Je suis une jeune fille née de parents ivoiriens. J’ai grandi au pays comme on dit.

J’ai quitté la Côte d’Ivoire en 2015 après l’obtention de mon baccalauréat français. Depuis la rentrée universitaire de cette année-là, je suis à cheval entre Paris, pour mes cours de Droit à Paris I Panthéon Sorbonne, et Abidjan pour les vacances d’été et d’hiver.

Je n’ai jamais porté les cheveux naturels durant mon adolescence. Cela car, je suppose, comme plusieurs mères de jeunes filles africaines, la mienne a commencé à me défriser les cheveux si tôt que je ne m’en souviens plus. À croire que j’étais née avec.

Je ne m’en suis jamais plainte, toutes mes amies avaient également les cheveux défrisés. Je remercie ma mère d’avoir pris cette initiative. D’autant plus qu’avec une « taille fine » agrémentée de mes cheveux défrisés , je n’ai pas eu de mal à m’insérer dans la société française.

J’entendais souvent « on dirait un mannequin. »

Au vu de l’accumulation de ces compliments, j’ai commencé à m’intéresser au milieu de la mode tout en suivant mes études de Droit.
La première réponse à ma première demande adressée à une agence de mannequin fut positive. Il s’agissait de l’agence IMG qui semblait intéressée et qui me proposait un rendez-vous. Ce que j’ai bien entendu accepté. C’était juste incroyable pour moi. La dame qui m’a reçue m’a tout de suite posé la question suivante : « Ce sont des extensions que vous portez là ?» . Du coup, je me suis demandée : Est ce qu’on nous pose à toutes la question ? Pourquoi cacher mes cheveux naturels ?
Il semble alors qu’à ses yeux, comme à bien d’autres, une fille africaine portant des extensions soit finalement plus admirée pour sa capacité à ressembler à une fille caucasienne, plutôt que pour sa propre beauté capillaire en tant que femme africaine. Ce qu’elle même semble très bien dissimuler. Hélas, la couleur de peau ne ment pas.

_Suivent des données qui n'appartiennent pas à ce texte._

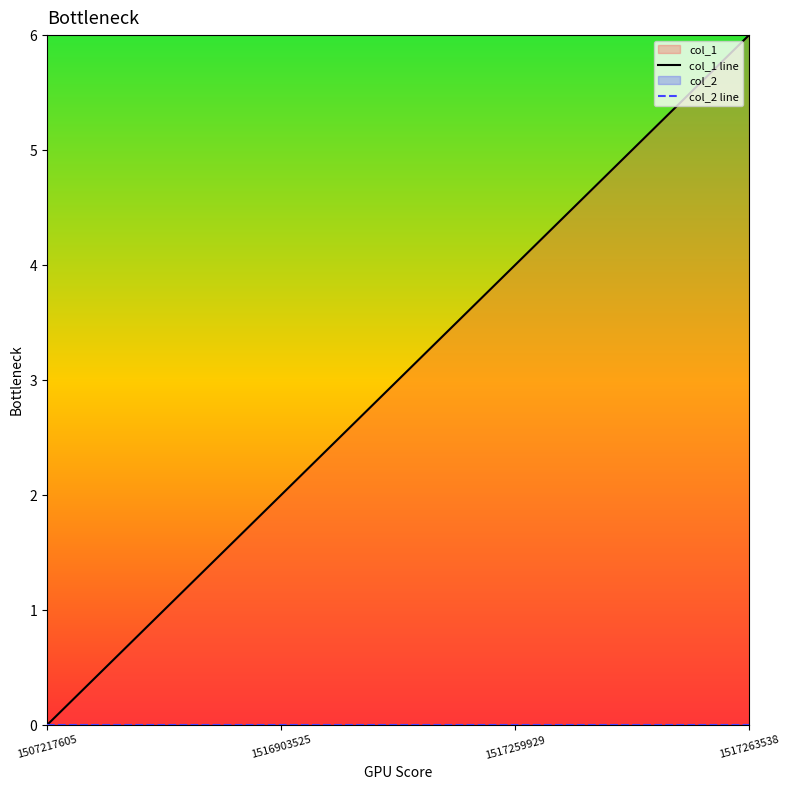

What is the total value across all series at 1516903525?

2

Il faut être honnête, ce sont les multiples refus en agence qui m’ont fait essayer cette nouvelle coupe courte avec mes cheveux naturels. Une nouvelle vague de mannequin africaine, surtout d’Afrique de l’est, les portant, défilent pour Saint Laurent.

Mais être mannequin, aujourd’hui, consiste je pense à posséder une identité propre.

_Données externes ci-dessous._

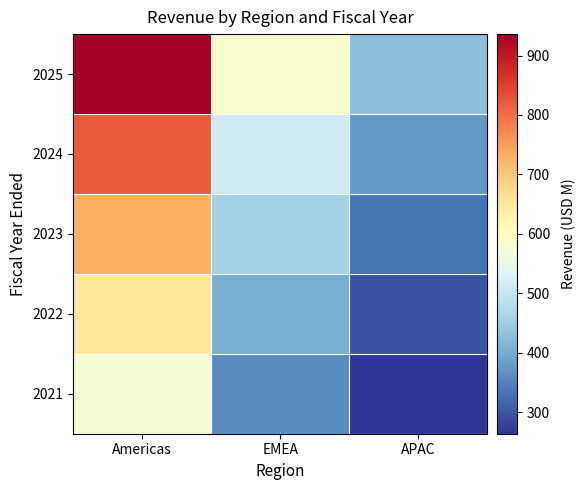

At which category is the sum across all series the highest?

Americas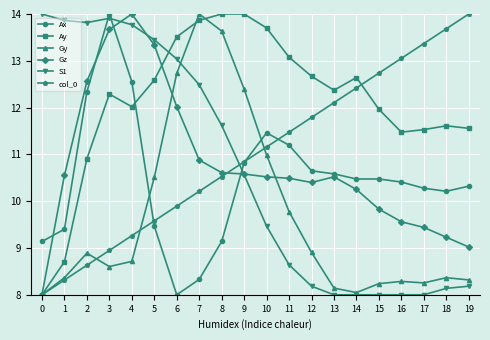

What is the maximum value for Ax?

14.0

Cette identité constitue un filtre pour les agences qui vous choisissent et pour les clients qui doivent à leur tour véhiculer un message à travers les visages qui font la publicité de leurs marques. C’est pour cela que je crois que l’on est choisi par rapport à une autre.

Avant de participer à Ayika’a, je pensais à défriser mes cheveux de nouveau et au moment où j’écris ce texte, je pense encore à le faire. Mais aujourd’hui, porter les cheveux naturels en France comme en Côte d’Ivoire devient un challenge pour moi. Car les regards sont différents et il faut que je puisse m’accepter comme telle. Les « on dirait un mannequin » se font à présent rares.

Une jeune fille africaine portant le cheveu afro peut, elle aussi, être une belle fille.